--- Problem details ---
From the first line of the records below, transcribe each line exactly up to and including the one with "DESCRIPTION: Demonstrates how"; pictures stay out.
========
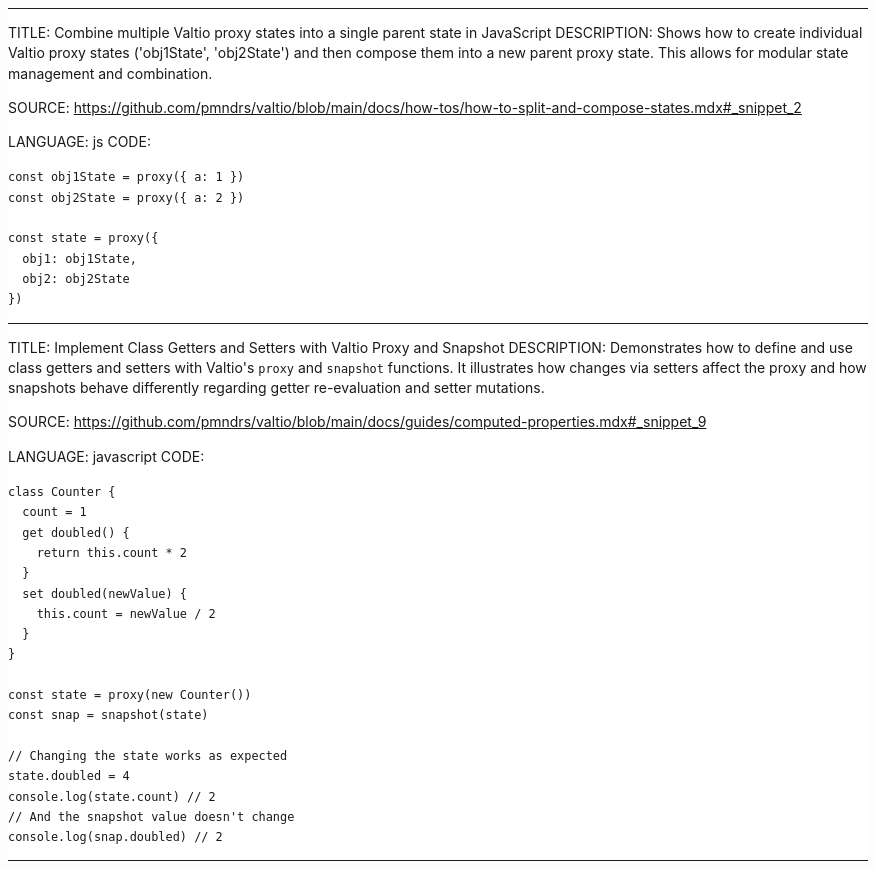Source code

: ----------------------------------------

TITLE: Combine multiple Valtio proxy states into a single parent state in JavaScript
DESCRIPTION: Shows how to create individual Valtio proxy states ('obj1State', 'obj2State') and then compose them into a new parent proxy state. This allows for modular state management and combination.

SOURCE: https://github.com/pmndrs/valtio/blob/main/docs/how-tos/how-to-split-and-compose-states.mdx#_snippet_2

LANGUAGE: js
CODE:
```
const obj1State = proxy({ a: 1 })
const obj2State = proxy({ a: 2 })

const state = proxy({
  obj1: obj1State,
  obj2: obj2State
})
```

----------------------------------------

TITLE: Implement Class Getters and Setters with Valtio Proxy and Snapshot
DESCRIPTION: Demonstrates how to define and use class getters and setters with Valtio's `proxy` and `snapshot` functions. It illustrates how changes via setters affect the proxy and how snapshots behave differently regarding getter re-evaluation and setter mutations.

SOURCE: https://github.com/pmndrs/valtio/blob/main/docs/guides/computed-properties.mdx#_snippet_9

LANGUAGE: javascript
CODE:
```
class Counter {
  count = 1
  get doubled() {
    return this.count * 2
  }
  set doubled(newValue) {
    this.count = newValue / 2
  }
}

const state = proxy(new Counter())
const snap = snapshot(state)

// Changing the state works as expected
state.doubled = 4
console.log(state.count) // 2
// And the snapshot value doesn't change
console.log(snap.doubled) // 2
```

----------------------------------------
========
--- Answer to this exercise ---
Source code

: ----------------------------------------

TITLE: Combine multiple Valtio proxy states into a single parent state in JavaScript
DESCRIPTION: Shows how to create individual Valtio proxy states ('obj1State', 'obj2State') and then compose them into a new parent proxy state. This allows for modular state management and combination.

SOURCE: https://github.com/pmndrs/valtio/blob/main/docs/how-tos/how-to-split-and-compose-states.mdx#_snippet_2

LANGUAGE: js
CODE:
```
const obj1State = proxy({ a: 1 })
const obj2State = proxy({ a: 2 })

const state = proxy({
  obj1: obj1State,
  obj2: obj2State
})
```

----------------------------------------

TITLE: Implement Class Getters and Setters with Valtio Proxy and Snapshot
DESCRIPTION: Demonstrates how to define and use class getters and setters with Valtio's `proxy` and `snapshot` functions. It illustrates how changes via setters affect the proxy and how snapshots behave differently regarding getter re-evaluation and setter mutations.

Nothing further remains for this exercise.